伝承之蔵

栄存法印の呪い 1
女川町/江島/江島

   昔、伊達家の家来に 笹町但馬 という者がいたのだが、但馬は、 牧山 の霊場が荒廃していることに、たいへん心を痛めていた。そこで、但馬は、里人たちの尊敬をあつめていた高徳の僧である 栄存 法印に、その再興を依頼したところ、栄存法印は、見事に但馬の期待に応えて霊場の再興を果たした。ところが、但馬の死後、栄存法印の才能を不快に思っていた 笹町重頼 が但馬の後を継ぐと状況が一変。重頼は、栄存法印の才能を妬むあまりに、無実の罪で栄存法印を 江島 に流罪にしてしまった。

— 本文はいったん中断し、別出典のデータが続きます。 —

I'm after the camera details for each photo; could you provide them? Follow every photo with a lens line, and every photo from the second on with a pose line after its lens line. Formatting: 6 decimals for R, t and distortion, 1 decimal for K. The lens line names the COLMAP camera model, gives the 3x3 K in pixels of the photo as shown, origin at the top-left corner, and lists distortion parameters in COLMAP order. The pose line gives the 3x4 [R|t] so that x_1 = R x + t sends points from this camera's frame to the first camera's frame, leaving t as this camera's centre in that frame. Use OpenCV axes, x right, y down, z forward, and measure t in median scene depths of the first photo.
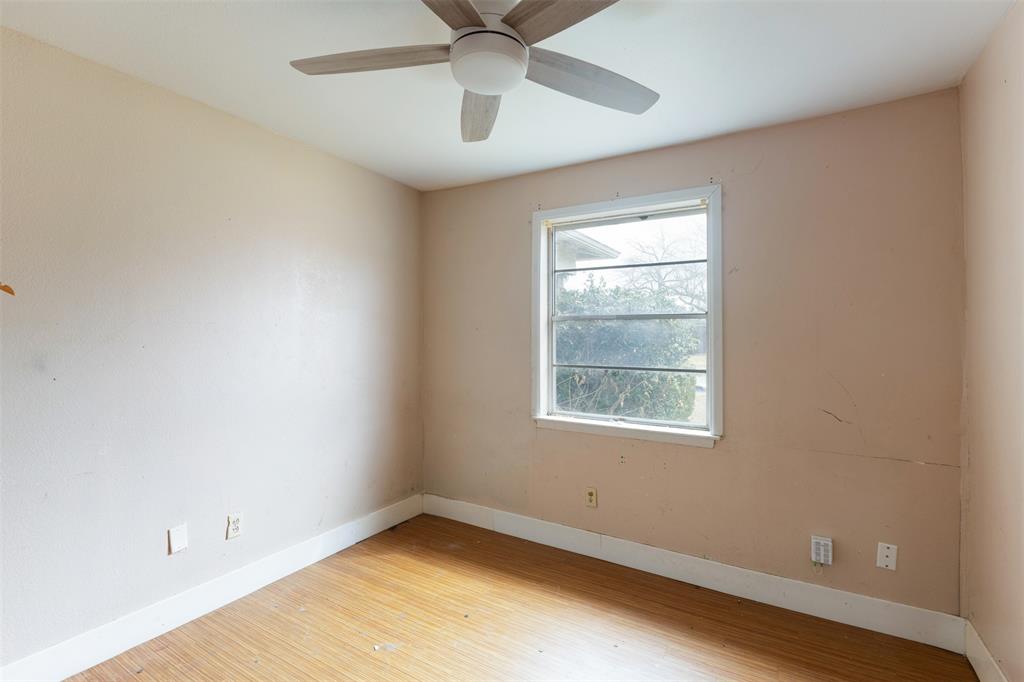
lens RADIAL K [[459.2, 0, 506.4], [0, 459.2, 338.8], [0, 0, 1]] dist [-0.002908, 0.001111]
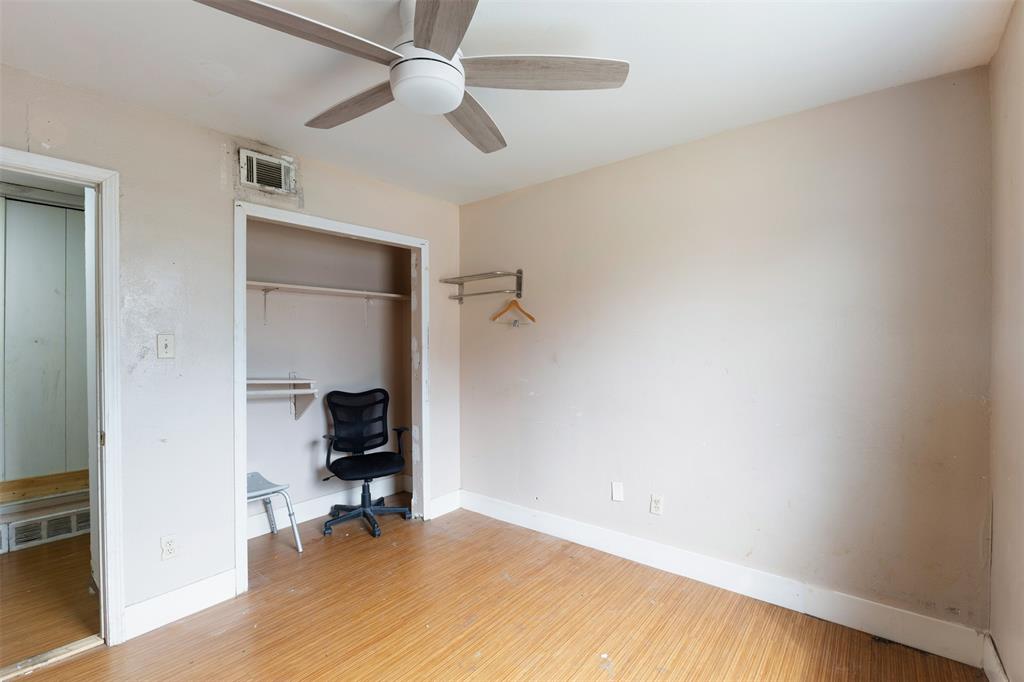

無実の罪で江島に流罪になった栄存法印は、自分の潔白が証明されることを願い、昼も夜も祈祷を続けていたのだが、三年後の 延宝 九年二月六日、すべての江島の里人たちを集めて、「 私の遺体は、必ず、逆さにして埋葬してくれ 」と遺言し、天を睨みつけたまま死んでしまった。

   「 私の遺体は、必ず、逆さにして埋葬してくれ 」と遺言された里人たちであったが、「 そんな埋葬をして…、大丈夫なんだろうか… 」と藩からの処罰を恐れ、栄存法印の遺言に反して、その遺体を普通に埋葬したところ、まず始めに、栄存法印の遺体を埋葬した里人が原因不明の病気で死亡。次に、魚が一匹も捕れないという日が何日も続いて漁業が壊滅状態になり、それ以後も、恐ろしい凶事が次々に起こった。困り果てた里人たちは、栄存法印の遺体を掘り出し、その遺言に従って逆さに埋葬して弔うと、不思議なことに、あれだけ続いた凶事が、まったく起こらなくなったという。

参考 『 女川町誌 』
現地で採集した情報


現地レポート

これが、江島の全景。



ここが、栄存法印を最初に埋葬した場所。この場所では、通常の埋葬方法で埋葬した。



通常の埋葬方法で埋葬したところ、江島では凶事が続いたため、里人たちは、 栄存神社 を建てて栄存法印の霊を弔った。上の写真が、栄存神社。


これが、栄存神社の本殿。現在、栄存法印の遺体は、この本殿の中にある。古老の話によると、「 栄存法印の遺体は、数回にわたって移されている 」とのこと。江島で凶事があった時には、決まって栄存法印の遺体を移したらしい。その移動は、直接、この伝承と関係があるのではなく、「 悪い雰囲気を変える 」・「 縁起を担ぐ 」という程度の意味だったという。


古老の話によると、 昭和 十二〜十三年くらいまでは、江島では土葬が中心であり、火葬が中心になったのは戦後になってからとのこと。栄存法印が生きていた時代は、上の図のように土葬していた。栄存法印を逆さに埋葬したのは、かなり異様に見える。因みに、上の図では、あぐらを組んでいるが、その形が決まっているわけではない。古老の話によると、死後硬直には個人差があるため、その形を決めることはできないのだという。


栄存法印が再興した牧山の霊場は、 石巻市 にある。無実の罪で流罪にされた栄存法印は湊を憎んでいたため、毎日、ある場所で呪いの呪文を唱えていた。上の写真が、その場所への入口。


何の準備もして行かなかったので、その場所に行くことはできなかった。未確認の情報なので、何とも言えないのだが、古老の話によると、その場所は、この森の中にあるとのこと。


古老の話をまとめると、森の中への入口あたりに、五〜六段くらいの石段があり、その階段を上って進むと、左右に道が分かれるので、左側の道を進む。しばらく、左側の道を進むと、右側に卵のような形をした石があるのだが、栄存法印は、この何らかの文字が刻まれていた石の上に座って、呪いの呪文を唱えていたという。


栄存法印が、呪いの呪文を唱えながら見ていたと思われる風景。卵のような形をした石の上に座りながら、このような風景を見ていたと推量できる。美しい風景ではあるが、栄存法印は、風景を楽しんでいたわけではない。上の写真の赤い矢印の半島の奥は、石巻市である。そして、その中には湊の町がある。昔、栄存法印の呪文によって、湊の町が大火災に見舞われたことがあったという。この美しい風景の中には、栄存法印の深い恨みが存在している。